Stored items:

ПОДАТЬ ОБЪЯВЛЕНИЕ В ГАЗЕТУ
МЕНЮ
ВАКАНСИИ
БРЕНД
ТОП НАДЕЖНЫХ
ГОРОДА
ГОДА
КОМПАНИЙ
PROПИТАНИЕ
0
---
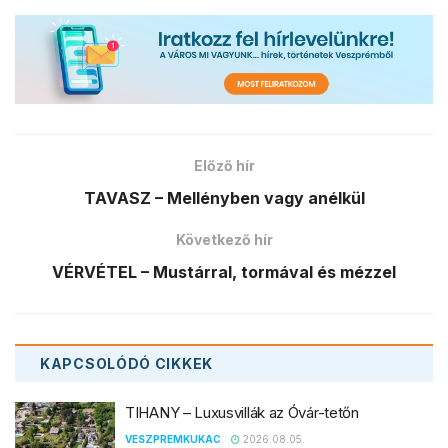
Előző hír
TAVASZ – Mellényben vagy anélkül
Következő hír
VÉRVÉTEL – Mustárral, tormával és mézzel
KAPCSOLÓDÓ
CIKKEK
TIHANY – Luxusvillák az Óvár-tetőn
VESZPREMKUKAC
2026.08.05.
--
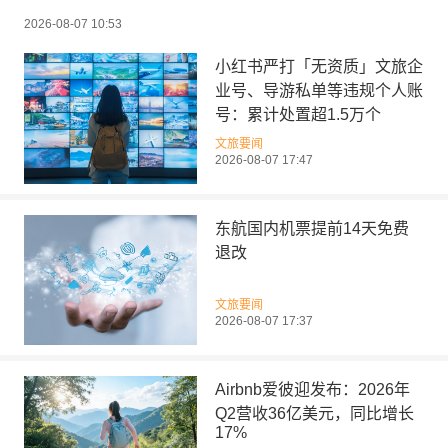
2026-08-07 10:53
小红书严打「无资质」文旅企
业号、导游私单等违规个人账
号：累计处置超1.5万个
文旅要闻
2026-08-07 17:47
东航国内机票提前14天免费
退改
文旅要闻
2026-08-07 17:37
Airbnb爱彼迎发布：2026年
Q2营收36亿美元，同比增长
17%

| WORK REQUIRED |
In the entries above, find the line holding "TAVASZ – Mellényben vagy anélkül" and the line holding "2026.08.05.", then retype exactly those two lines and every line between them, and nothing else.

| TASK RESPONSE |
TAVASZ – Mellényben vagy anélkül
Következő hír
VÉRVÉTEL – Mustárral, tormával és mézzel
KAPCSOLÓDÓ
CIKKEK
TIHANY – Luxusvillák az Óvár-tetőn
VESZPREMKUKAC
2026.08.05.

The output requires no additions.